The white variety of chia seeds are a product of selective natural breeding. Whereas the original variety (aka Black Chia Seeds) is approximately 95% black and 5% other colors consisting of brown, white, and grey, the white variety consists of 95% white and 5% other colors. Contrary to what other companies might say, there is no nutritional difference between the two variants. The only real difference is that the white variety can be more aesthetically than the black and can be mixed in flours without changing the color.
Top Health Benefits
- Chia seeds increases energy and endurance, making it the perfect pre-workout drink for endurance training.
- Chia seeds improve digestion due to its high fiber content. It is comparable to psyllium, but with high levels of vitamins, minerals, and essential fatty acids.
- Chia seeds help improve blood sugar, blood pressure, and cholesterol levels. People with diabetes and/or high cholesterol would benefit greatly by ingesting soaked chia seeds 30 minutes before every meal.
- Chia seeds, due to its impressively high amount of plant-based Omega 3, is helpful in developing and repairing the brain and the heart.
- Mix 1-2 tablespoon chia seeds in beverage of choice. Let soak and gel for at least 10 minutes. Drink before meal or exercise. For best results, take 3 tablespoons every day.

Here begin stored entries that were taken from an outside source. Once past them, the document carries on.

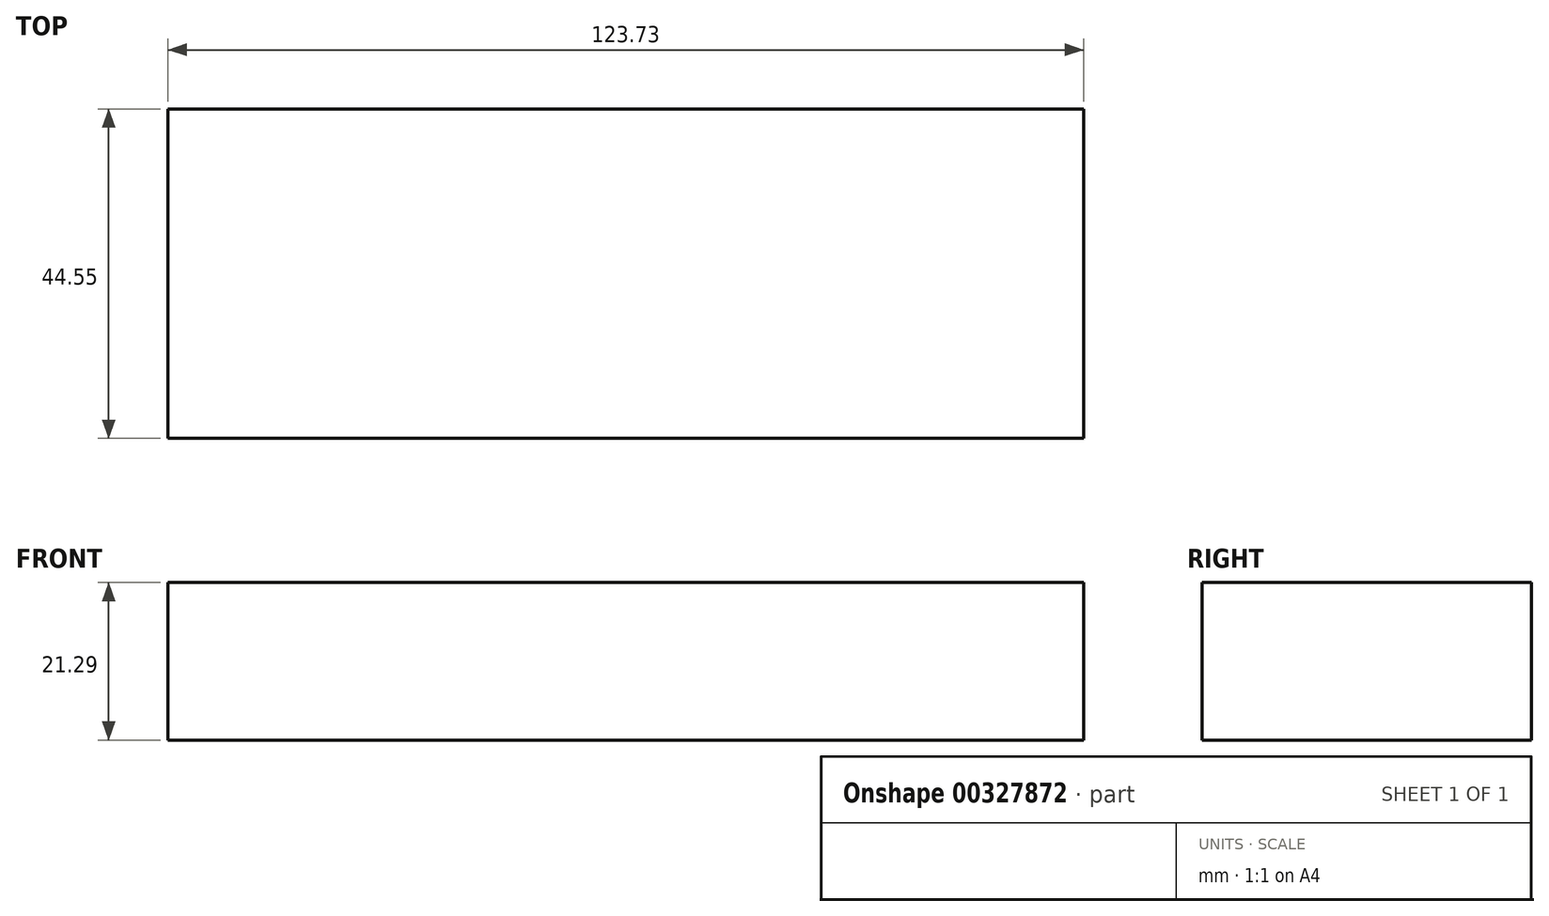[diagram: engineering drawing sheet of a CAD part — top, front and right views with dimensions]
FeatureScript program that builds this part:
annotation { "Feature Type Name" : "Feature", "Feature Type Description" : "" }
export const myFeature = defineFeature(function(context is Context, id is Id, definition is map)
    precondition{}
    {
        {
            var Q0;
            Q0=qCreatedBy(makeId("Top.planeOp"),FACE);
            var sketch = newSketch(context, id + "F0", { "sketchPlane" : qUnion([Q0])});
            skLineSegment(sketch, "E0.bottom", {"start": v(-61.04, 17.05) * mm, "end": v(62.7, 17.05) * mm});
            skLineSegment(sketch, "E0.top", {"start": v(-61.04, -27.5) * mm, "end": v(62.7, -27.5) * mm});
            skLineSegment(sketch, "E0.left", {"start": v(-61.04, 17.05) * mm, "end": v(-61.04, -27.5) * mm});
            skLineSegment(sketch, "E0.right", {"start": v(62.7, 17.05) * mm, "end": v(62.7, -27.5) * mm});
            skSolve(sketch);
        }
        {
            var Q0;
            Q0=makeQuery(id+"F0.imprint","IMPRINT",FACE,{"disambiguationData":[TD([[makeQuery(id+"F0.imprint","IMPRINT",EDGE,{"derivedFrom":sQuery(id+"F0.wireOp",EDGE,"E0.bottom")}),-1.0]])]});
            extrude(context, id + "F1", {"entities" : qUnion([Q0]), "depth" : 21.29 * mm});
        }
    });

- To maximize health benefits, you may “crack open” dry chia seeds by grinding them in a small coffee grinder for a few seconds. This helps in releasing the Omega 3 fatty acids stored within the seeds. Soak in water or juice before intake.
- If you want to avoid having to wait for chia to gel before intake, you can presoak chia and freeze the resulting chia gel in ice cube trays. Mix 1-3 cubes in a glass of water or juice.